Dimensions
164 x 236 x 51mm
How America's bomber boys and girls in England won their war, and how their English allies responded to it.
The US 8th Air Force came of age in the England of 1944. With a fresh commander, it was ready to demonstrate its true power: from Big Week in February, targeting German aircraft production plants, to bringing the Luftwaffe to battle over Berlin, the combined USAAF-RAF round-the clock campaign of bottling up the German army in Normandy and the strategically vital oil offensive of the following autumn and winter. Day after day, the American bomber boys watched their comrades burn to death in blazing bombers, be thrown out of exploding aircraft without parachutes and sink with their crippled aircraft in the freezing North Sea. But by the following spring they had destroyed the Nazi fighter arm and seen Germany broken in two.
In this comprehensive history, Kevin Wilson has allowed the youngsters of the 8th to tell their stories of blood and heroism in their own words. At the same time, he has opened up the lives of the Women's Army Corps and Red Cross girls who served in England with them and feared for the men in the skies, and he hasn't flinched from recounting the devastation of bombing or the testimony of shocked German civilians.

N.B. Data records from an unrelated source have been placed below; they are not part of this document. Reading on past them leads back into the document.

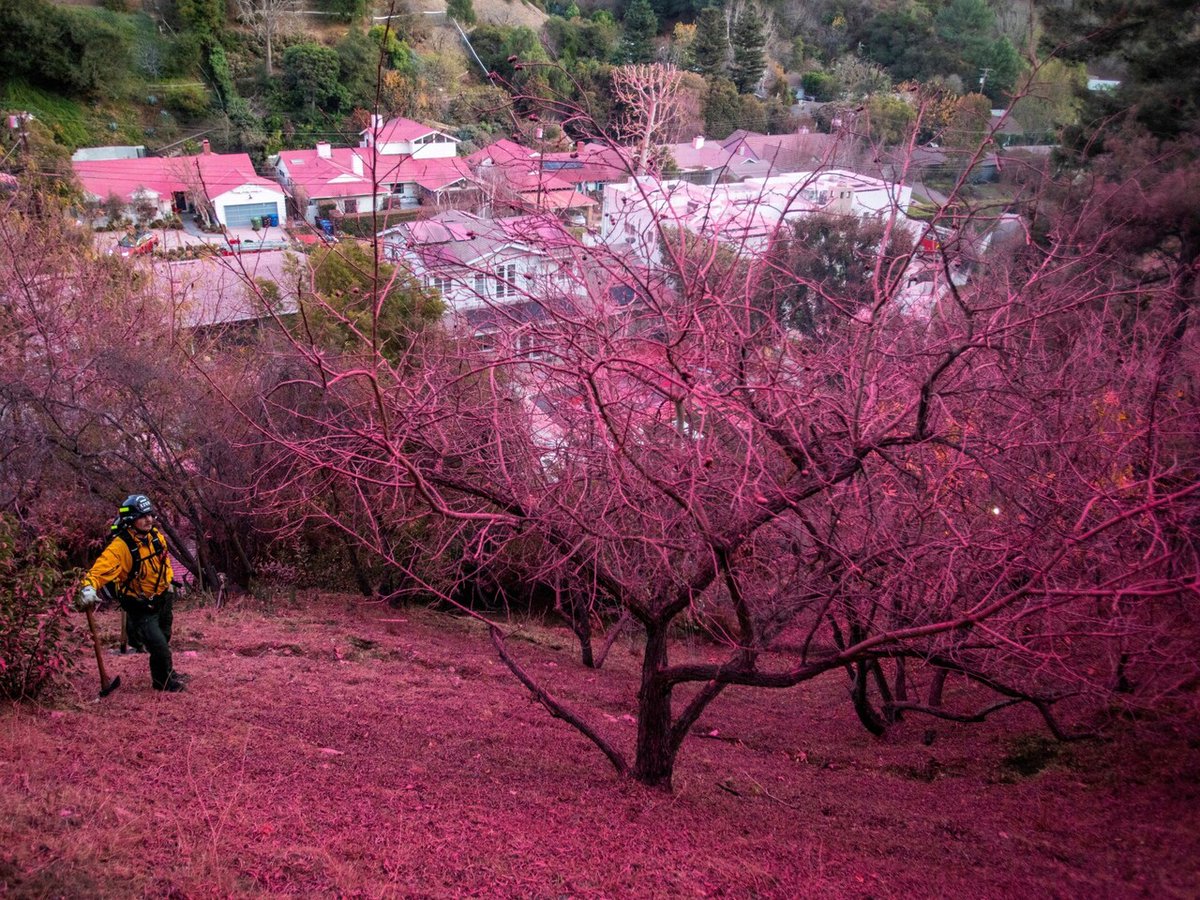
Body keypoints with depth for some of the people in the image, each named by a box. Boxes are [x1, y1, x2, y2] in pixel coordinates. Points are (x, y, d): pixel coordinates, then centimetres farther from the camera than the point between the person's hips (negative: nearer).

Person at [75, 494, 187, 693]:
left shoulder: (156, 536, -7)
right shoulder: (120, 546, -29)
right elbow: (101, 568, -39)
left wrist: (168, 583, 20)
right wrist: (88, 587, -57)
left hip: (162, 600, 7)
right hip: (141, 609, -7)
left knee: (164, 641, 25)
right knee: (159, 647, -10)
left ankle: (167, 673, 50)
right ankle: (163, 682, 18)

Wilson has interviewed American veterans and trawled archives in both the United States and Britain to complete this final volume of his air-war series, adding to his critically acclaimed trilogy about the RAF and Commonwealth air forces' bomber offensive. Drawing on first-hand accounts from diaries, letters and his personal recordings, the author has brought to life the ebullient Americans' interaction with their British counterparts and the civilians who lived near the air bases, unveiling stories of humanity and heartbreak. Thanks to America's bomber boys and girls, life in Britain would never be the same again.